When the Washington Times and the Wall Street Journal printed the story it exposed Seal’s identity and the involvement of his Columbian associates. Soon even President Reagan displayed the picture on national television in an attempt to get Congress to restore aid to the Contras. Escobar reportedly placed a $500,000 bounty on Seal's head. North told PBS: "I know what it's like to be there. The fact of the matter is that it was not in the case of the Barry Seal operation an effort to in any way destroy their operation or put them [DEA agents] in jeopardy. ... The people in the field need to know that the government of the United States has within it people who really do care about them. And unfortunately, when cases like this happen, they're often left feeling holding the bag and thinking nobody does." Seal feared for his life.

(The C-123 plane he flew to Nicaragua was sold to Harry Doan, who resold it to Southern Air Transport, who used it to supply the Nicaraguan Contras. This was the plane that Eugene Hasenfus would be shot down in, eight months after Seal's murder.)

Murder of, Investigation

On 19 February 1986, Seal was murdered by Colombian cartel hit men who were waiting for him at the Salvation Army halfway house, where he had been sentenced for six months by Judge Roettger. He left behind his wife and three small children.

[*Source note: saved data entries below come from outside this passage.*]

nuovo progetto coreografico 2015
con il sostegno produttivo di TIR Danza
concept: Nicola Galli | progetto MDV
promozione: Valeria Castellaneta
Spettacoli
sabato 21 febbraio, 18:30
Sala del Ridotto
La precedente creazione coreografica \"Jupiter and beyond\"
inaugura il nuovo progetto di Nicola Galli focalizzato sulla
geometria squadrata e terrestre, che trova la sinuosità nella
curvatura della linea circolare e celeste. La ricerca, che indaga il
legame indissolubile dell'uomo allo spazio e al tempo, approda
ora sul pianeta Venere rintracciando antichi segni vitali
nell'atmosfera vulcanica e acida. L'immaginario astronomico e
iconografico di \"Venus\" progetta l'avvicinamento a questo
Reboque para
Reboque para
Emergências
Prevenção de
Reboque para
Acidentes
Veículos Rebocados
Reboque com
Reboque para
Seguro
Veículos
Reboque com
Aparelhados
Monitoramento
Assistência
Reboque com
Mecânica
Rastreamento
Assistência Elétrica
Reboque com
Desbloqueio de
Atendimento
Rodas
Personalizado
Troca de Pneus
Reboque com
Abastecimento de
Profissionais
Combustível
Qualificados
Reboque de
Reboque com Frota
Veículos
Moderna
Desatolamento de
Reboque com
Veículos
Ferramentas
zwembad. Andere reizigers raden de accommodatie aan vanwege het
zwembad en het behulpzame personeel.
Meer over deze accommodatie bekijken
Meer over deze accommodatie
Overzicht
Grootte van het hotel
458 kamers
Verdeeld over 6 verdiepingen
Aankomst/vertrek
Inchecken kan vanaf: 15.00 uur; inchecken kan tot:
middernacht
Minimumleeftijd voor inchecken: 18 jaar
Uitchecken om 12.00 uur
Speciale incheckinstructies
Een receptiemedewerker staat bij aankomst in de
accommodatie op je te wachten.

Seven Colombians thought to be members of the Medellin Cartel were arrested in connection with Seal's assassination; only four men were charged with the crime, and only three were convicted.

Sam Dalton, the New Orleans attorney who represented the Colombian hit men who killed Seal in the penalty phase of their trial, subpoenaed the CIA about what he suspected was its complicity in Seal's assassination. "We were trying to subpoena the CIA because we felt like they had documents, exhibits, and evidence that would indicate complicity in Seal's assassination," Dalton said.[12]

Connection to George H.W. Bush's Office

Beyond the comments of Ben-Veniste and North, above, additional evidence links Seal to Bush's office. (No concrete evidence has been found linking Seal to Bush's Zapata Corporation in the early 1960s, when Seal was still in the military.)

Through discovery, Dalton's investigation gained access to the contents of the trunk of Barry Seal's Cadillac on the night he was killed. Dalton stated that the FBI "had missed a few things that indicated just how valuable that trunk was. Because that's where that phone number was. That's where we found George [H.W.] Bush's private phone number... Barry Seal was in direct contact with George [H.W.] Bush." (From 1997 TV documentary, "The Secret Heartbeat of America". It seems probable that Dalton meant the Bush White House office number. Oliver North served in that office.)[13]

As reported by Hopsicker in The Washington Weekly on Aug. 18, 1997, Lewis Unglesby, an attorney in Louisiana who represented Barry Seal in 1986, agreed with the Dalton's defense team: Seal was in direct personal contact with then Vice-President Bush. So both the plaintiff and defense agree on this. Unglesby claims he was initially skeptical of some of Seal's sensational claims until Seal gave him a phone number, and according to Unglesby he: "dialed the number, a little dubiously, and a pleasant female voice answered: 'Office of the Vice President.'" "This is Barry Seal," Unglesby said into the phone. "Just a moment, sir," the secretary replied. "Then a man's voice came on the line, identifying himself as Admiral somebody, and said to me, 'Barry, where have you been?'" "Excuse me, Sir, "Unglesby replied, "but my name is Lewis Unglesby and I'm Barry Seal's attorney." Unglesby says the Admiral immediately hung up, but this incident helped him gain trust in his client. Unglesby later learned the office of the Vice President did include an Admiral, Daniel J. Murphy, Bush's chief of staff until 1985.[14](In 1987, in retirement, Murphy flew to Panama with Tongsun Park to meet with Manuel Noriega.)